A federação argumenta em 76 páginas que há incompatibilidade da lei com normas fundamentais da Constituição e com a jurisprudência do STF e pede medida cautelar para “suspender os efeitos dos dispositivos impugnados”, “dada a excepcional urgência do caso”.

Essa ADI é assinada pelos advogados Renato Ramalho, Vera Lúcia da Motta, Mayara de Sá Pedrosa Torres, Geovane Couto da Silveira, Miguel Novaes e Ângelo Ferraro.

Além do grupo governista, a federação Psol-Rede também entrou com uma ADI no Supremo pedindo a derrubada da lei. O ministro do STF Alexandre de Moraes respondeu ao pedido feito pela federação e determinou que o Congresso apresente informações sobre o caso em 5 dias úteis, assim como o presidente da República.

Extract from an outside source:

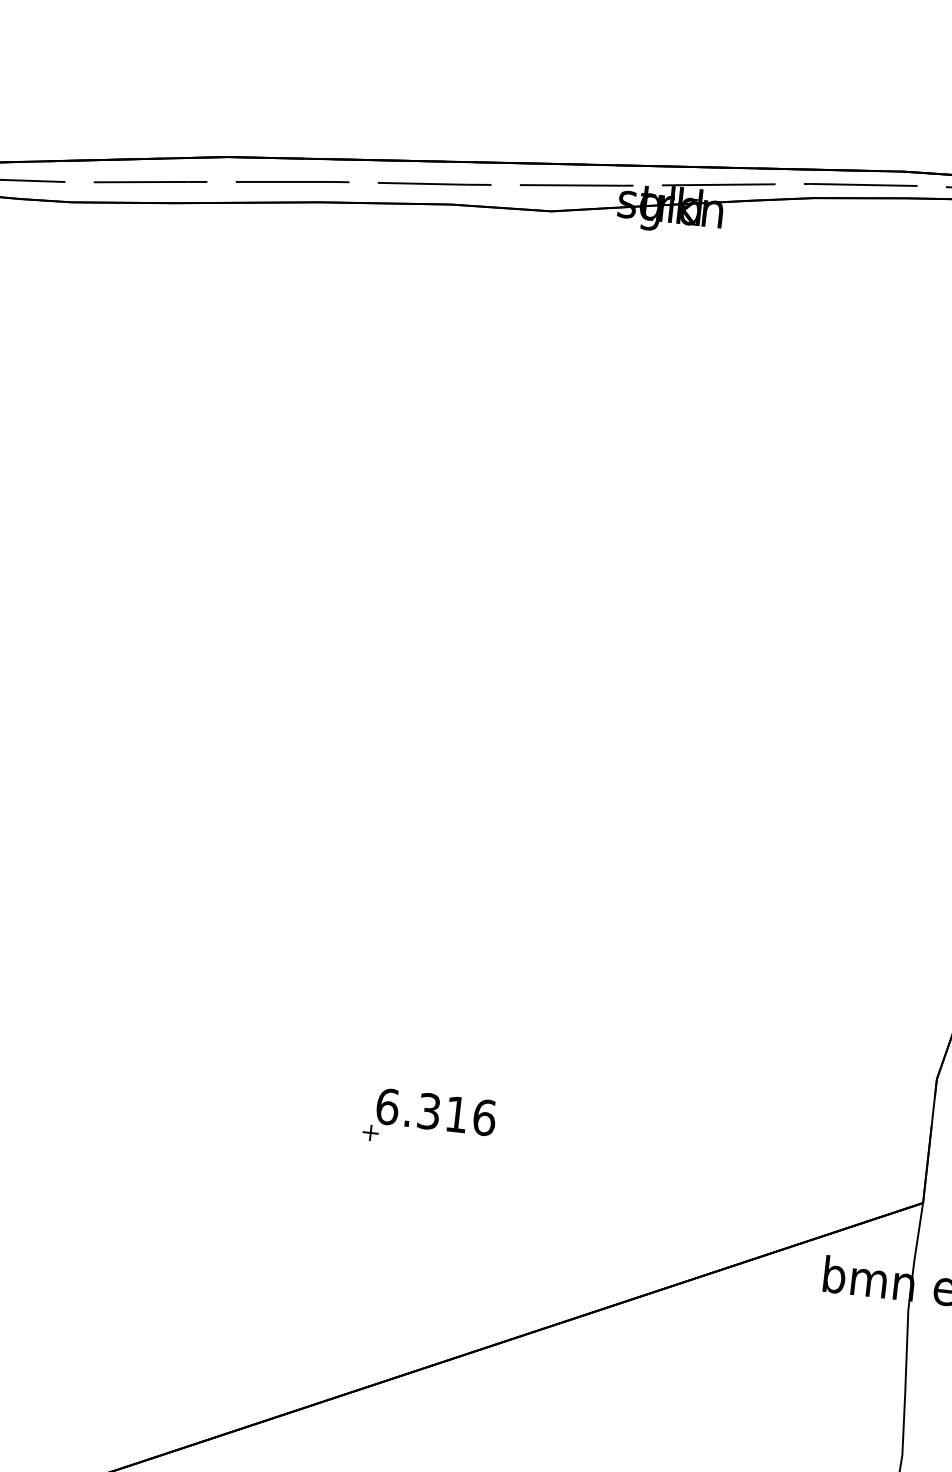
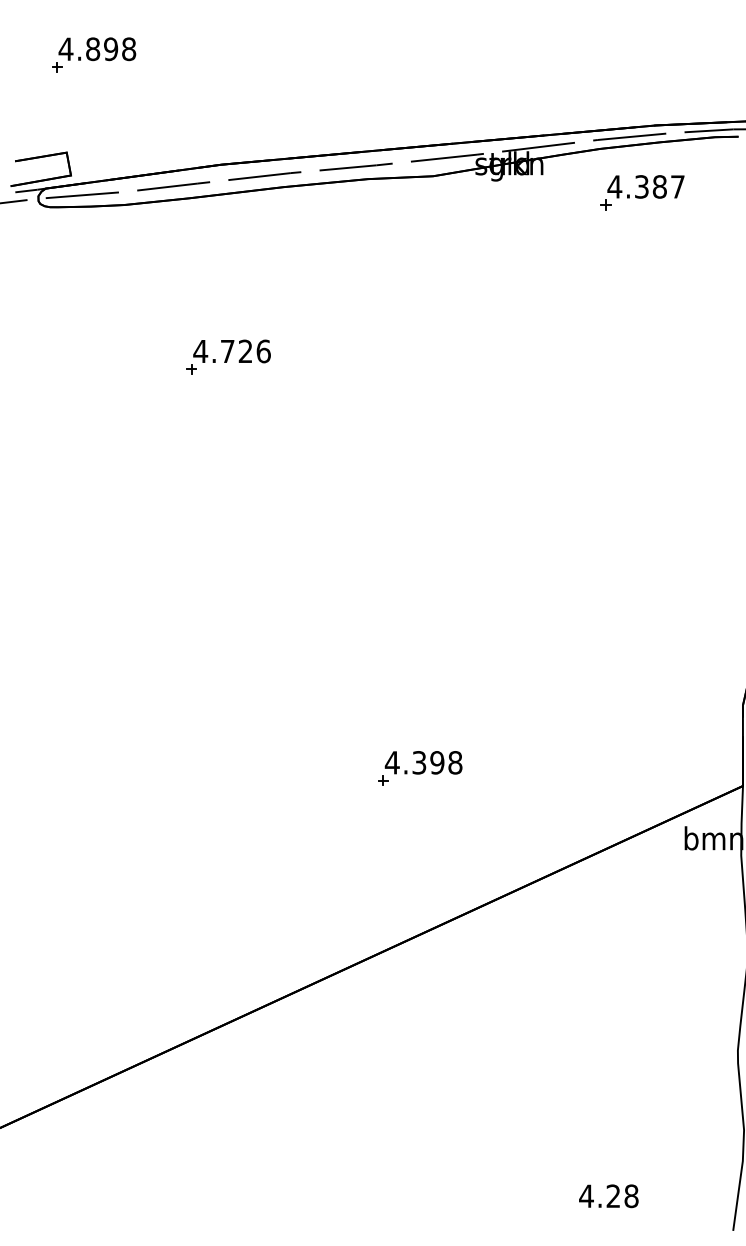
part: (870, 272) -> (642, 192), added
part: (205, 453) -> (228, 356), added
text: (435, 1111) -> (423, 762), 6.316 -> 4.398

Moraes também determinou que a Advocacia-Geral da União e a Procuradoria-Geral da República se manifestem em até 3 dias úteis.

Em nota, o presidente do PT, Edinho Silva, chamou a proposta de “retrocesso contra a democracia” e lembrou dos planos para assassinar o presidente Luiz Inácio Lula da Silva (PT) e o vice Geraldo Alckmin (PSB), além de Alexandre de Moraes.

“A proposta representa um retrocesso no enfrentamento aos crimes contra a democracia e aos crimes gravíssimos, já que as investigações apontaram provas irrefutáveis de que houve um plano para assassinar o presidente Lula, o vice-presidente Geraldo Alckmin e o então presidente do TSE, Alexandre de Moraes”, afirmou.

A decisão de judicializar já havia sido anunciada pelos deputados petistas depois da sessão do Congresso que derrubou os vetos de Lula. O líder do PT na Câmara, Pedro Uczai (SC), disse que essa era uma saída que estava sendo estudada com os advogados para entender se a ação tinha embasamento.

Na ADI, o PT afirma que cada um dos Poderes não pode “exorbitar seus limites”. De acordo com o partido, a Constituição não permite que o Legislativo mude o conteúdo de um veto feito pelo presidente.

O argumento do partido se dá pela forma como foi derrubado o veto do presidente. O PT disse que a votação foi “atípica”, já que o presidente do Senado, Davi Alcolumbre (União-AP), decidiu fazer um “fatiamento” do texto vetado. A ideia de separar trechos do texto para não confrontar com a Lei Antifacção foi tomada durante a sessão do Congresso para discutir a derrubada do veto.

O partido afirma que Alcolumbre usou de uma ferramenta “inusitada” de separar o veto em partes, já que o Legislativo deveria acolher o veto integralmente ou derrubá-lo, também integralmente. A decisão foi de derrubar trechos do veto.

A nota publicada pelo partido vem na esteira da promulgação da lei por Alcolumbre. Depois da derrubada do veto, o texto foi ao Planalto, que tinha 48 horas para promulgar. A decisão do Planalto foi de não colocar a sua marca no documento.

Com o prazo expirado, o documento voltou ao Congresso para promulgação. Na votação no Senado, o placar foi de 49 votos a favor da derrubada do veto e 24 contra. Antes, na Câmara, o veto foi derrubado por 318 votos a 144, com cinco abstenções.